The final speaker of the 2016-2017 Bryan Series, Alda’s lecture was a series of humorous anecdotes regarding how he decided to live life to the fullest following a dangerous operation.
“I was euphoric at being alive,” Alda said. “I woke up the next morning (and) I saw colors I’d never seen before. Sounds were more vivid. I saw people’s faces so clearly. It was like I was seeing the world for the first time, and I didn’t want that to end.”
To recapture that sense of euphoria, Alda went through his memories in order to discover who he really was and what made him feel alive.
A recurring theme throughout Alda’s speech was the importance of communication and improvisation in his life, an appreciation he developed while traveling with his parents, who performed at burlesque theaters across the nation.
“The best thing for me was to stand in the wings and watch the comics do their sketches,” Alda said. “In the wings, I watched them create an illusion for the audience. You can realize when they depart from the script and take off on a riff.”
Alda believes improvisation is important because it forces you to be in the moment and do things that scare you.
“Improv was a wonderful experience because you got used to uncertainty,” Alda said. “You got excited by being scared. You learn that if you’re coming up on stage and you have nothing to say, you just reach into the dark and pull out an answer. It sounds mysterious, but if you have the nerve to do it, it actually works.”
A memory that Alda cited as making him feel particularly alive was a near-disastrous performance of “Guys and Dolls,” in which Alda, who had just learned the role a day before opening night, accidentally touched a cockroach onstage.
“That cockroach was the greatest acting lesson I’ve ever had,” Alda said. “It was reality. I felt onstage for the first time. I was real. The leading lady was real. The cockroach was real. That feeling of presence and spontaneity was so exciting to me. I was beginning to realize what I wanted out of this life that was given to me.”

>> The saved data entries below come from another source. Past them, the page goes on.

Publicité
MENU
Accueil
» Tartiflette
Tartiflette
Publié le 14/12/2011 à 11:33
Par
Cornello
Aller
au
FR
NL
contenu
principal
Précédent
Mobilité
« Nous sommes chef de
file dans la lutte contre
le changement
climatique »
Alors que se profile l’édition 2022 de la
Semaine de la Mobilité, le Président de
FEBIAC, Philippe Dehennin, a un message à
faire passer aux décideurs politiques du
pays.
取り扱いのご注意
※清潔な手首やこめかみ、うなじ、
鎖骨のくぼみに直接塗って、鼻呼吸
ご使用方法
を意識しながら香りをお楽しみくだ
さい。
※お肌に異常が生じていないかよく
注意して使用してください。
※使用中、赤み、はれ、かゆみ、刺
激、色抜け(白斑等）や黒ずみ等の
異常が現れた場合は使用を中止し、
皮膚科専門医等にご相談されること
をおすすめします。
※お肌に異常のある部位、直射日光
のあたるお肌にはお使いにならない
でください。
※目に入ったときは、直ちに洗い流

First-year Leo Gibson appreciated Alda’s engrossing and conversational format, which was different than other Bryan Series events he has attended.
“I feel like I could listen to him talk for hours,” Gibson said. “He wasn’t trying to persuade or motivate us. Alda’s speech was more, ‘I’m going to entertain you with my life story.’”

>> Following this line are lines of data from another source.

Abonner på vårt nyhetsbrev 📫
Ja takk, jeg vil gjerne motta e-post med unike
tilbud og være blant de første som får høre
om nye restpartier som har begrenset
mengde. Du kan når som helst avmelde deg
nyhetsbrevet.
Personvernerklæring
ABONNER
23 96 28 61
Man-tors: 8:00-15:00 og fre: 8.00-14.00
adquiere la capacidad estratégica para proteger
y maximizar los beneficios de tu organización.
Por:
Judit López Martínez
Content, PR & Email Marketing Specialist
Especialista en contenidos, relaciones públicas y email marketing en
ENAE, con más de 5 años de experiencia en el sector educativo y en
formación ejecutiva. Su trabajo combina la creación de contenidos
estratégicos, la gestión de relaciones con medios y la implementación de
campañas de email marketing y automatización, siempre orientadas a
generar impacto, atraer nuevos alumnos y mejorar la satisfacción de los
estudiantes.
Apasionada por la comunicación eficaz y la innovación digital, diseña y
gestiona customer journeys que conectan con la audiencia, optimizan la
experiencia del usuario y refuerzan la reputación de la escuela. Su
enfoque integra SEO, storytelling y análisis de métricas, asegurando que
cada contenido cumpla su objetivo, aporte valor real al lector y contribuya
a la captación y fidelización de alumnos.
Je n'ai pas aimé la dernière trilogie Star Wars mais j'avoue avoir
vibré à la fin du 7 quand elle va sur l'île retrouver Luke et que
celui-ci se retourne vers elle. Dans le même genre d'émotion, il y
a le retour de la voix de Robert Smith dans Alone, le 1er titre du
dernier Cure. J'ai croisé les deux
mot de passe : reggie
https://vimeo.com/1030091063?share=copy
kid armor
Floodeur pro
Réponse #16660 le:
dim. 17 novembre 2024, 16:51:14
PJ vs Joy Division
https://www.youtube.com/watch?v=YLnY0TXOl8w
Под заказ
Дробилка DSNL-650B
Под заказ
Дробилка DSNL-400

Alda also did a Q&A session on campus in which he went into further detail about his work bridging science and communication. From 1993 to 2005, Alda hosted PBS’s “Scientific American Frontiers,” in which he would interview scientists about new technologies and discoveries in science and medicine.
“I wanted to learn from the scientists,” Alda said. “I personally really wanted to understand what they had to say about their work. It was a conversation where I was trying to understand, and if I didn’t understand, I would badger them until I did.”

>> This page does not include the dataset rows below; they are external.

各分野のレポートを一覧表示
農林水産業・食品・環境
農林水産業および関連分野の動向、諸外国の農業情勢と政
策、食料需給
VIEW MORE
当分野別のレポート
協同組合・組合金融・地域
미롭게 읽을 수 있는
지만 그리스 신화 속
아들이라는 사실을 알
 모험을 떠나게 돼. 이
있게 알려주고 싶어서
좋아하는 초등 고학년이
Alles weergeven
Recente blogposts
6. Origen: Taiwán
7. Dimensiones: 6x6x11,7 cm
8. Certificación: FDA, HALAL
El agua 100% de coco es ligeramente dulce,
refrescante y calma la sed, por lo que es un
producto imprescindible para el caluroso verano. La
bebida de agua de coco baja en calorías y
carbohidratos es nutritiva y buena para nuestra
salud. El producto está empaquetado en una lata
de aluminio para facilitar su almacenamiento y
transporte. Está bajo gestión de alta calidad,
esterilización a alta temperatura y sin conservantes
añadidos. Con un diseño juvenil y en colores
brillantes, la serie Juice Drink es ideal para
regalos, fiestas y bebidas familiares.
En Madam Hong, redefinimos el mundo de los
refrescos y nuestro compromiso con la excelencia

Furthermore, Alda is a founding member of Stony Brook University’s Alan Alda Center for Communicating Science, wherein he helps develop programs that aids scientists in learning how to become engaging communicators.
Alda considers the ability to be personable vital in communication, scientific or otherwise.
“We teach scientists to really be there, and then be exposed to who they really are,” Alda said. “I talked to this group of medical students and I told them, ‘I hope you’re going to become the type of doctor who thinks about the patient as a person, and not as an illness or a room number.”
Following Alda’s presentation, Associate Vice President for Alumni & Constituent Relations Ty Buckner revealed the final guest speakers for the Bryan Series’ 2017-2018 season; former Vice President Joe Biden and his wife, Jill Biden.
“I am so excited for Joe Biden,” Gibson said. “I will buy tickets in advance. I can’t wait to attend.”
First-year Anthony Carr found Alda to be an engaging and skilled speaker.
“(Alda) focused on the art of communication, which I think is really overlooked. It’s incredible how he talks,” Carr said. “He’s just so open and human.”